Outro ponto que vale destacar é o relacionamento intenso entre torcedores e a polícia. Nenhum dos dois lados tem santo. Torcedor erra em fazer baderna e a polícia erra em abusar do poder. Mas, os próprios policiais sçao vítimas do sistema, da organização, que coloca 10 homens do BOPE por exemplo, contra 5 mil torcedores. Como é que faz para acalmar os ânimos?

Torcida organizada se tornou um assunto comentado até mais que o próprio futebol em algumas oportunidades. Sinceramente, sou do tipo que ainda admira algumas coisas nesse tipo de torcida. Exemplo das festas, bandeiras e alguns cânticos, que não sejam ofensivos e de baixo calão. O problema é que uma coisa acaba ficando atrelada a outra, quando não deveria ser.

Então, torcidas organizadas, ter ou não ter? Das duas uma, ou os órgãos competentes cortam o mau pela raiz, manda prender os “maloqueiros” que sujam a imagem da verdadeira torcida organizada e acaba com tudo, ou então libera, mas numa revolução que já aconteceu na Europa, fiscaliza tudo e regulariza a situação de todo torcedor, proibindo a entrada do torcedor que já cometeu delitos.

Mas, acho que é pedir demais.
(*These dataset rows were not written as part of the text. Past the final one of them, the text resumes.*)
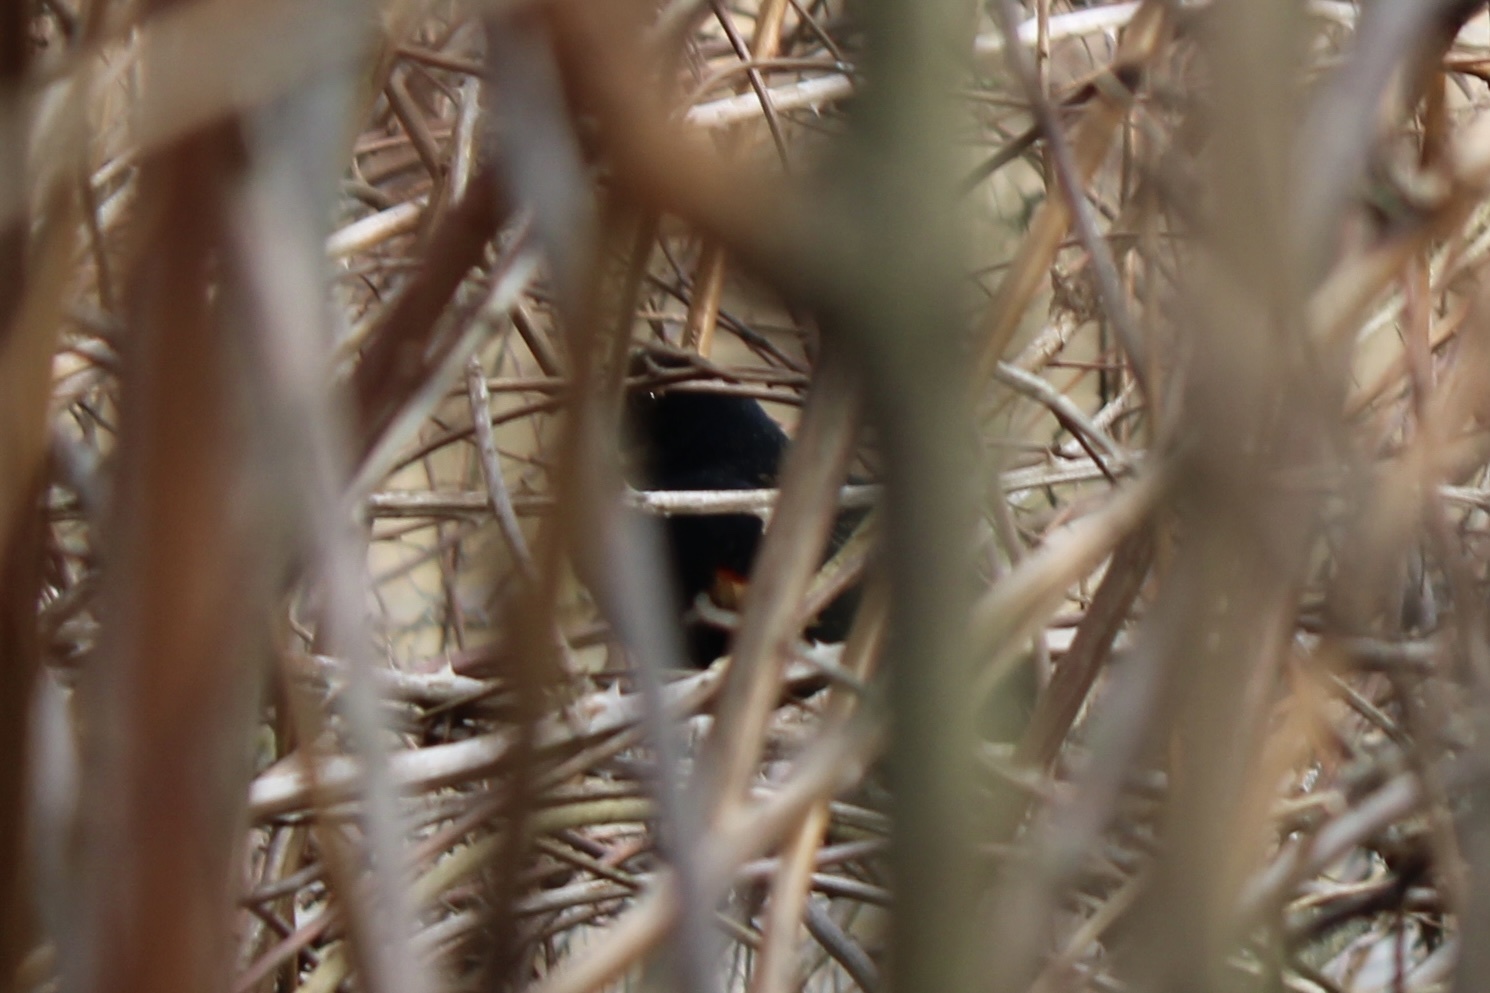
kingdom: Animalia
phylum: Chordata
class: Aves
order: Passeriformes
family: Icteridae
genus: Agelaius
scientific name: Agelaius phoeniceus
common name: Red-winged blackbird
Até porque, isso iria mexer e custar muito ao poder público, sem falar que por muito tempo, os clubes iriam ter sérios problemas de público, porque o que ia ter de gente afastada do campo não seria brincadeira.

Infelizmente, a dúvida sobre a existência de torcida organizada vai continuar existindo e nós cidadãos de bem, ficaremos assistindo a esse show de horrores que acontece em dia de grandes jogos e torcendo também, para não ser vítima desse crime que acontece diante dos nossos olhos!

Vale à pena ficar ligado!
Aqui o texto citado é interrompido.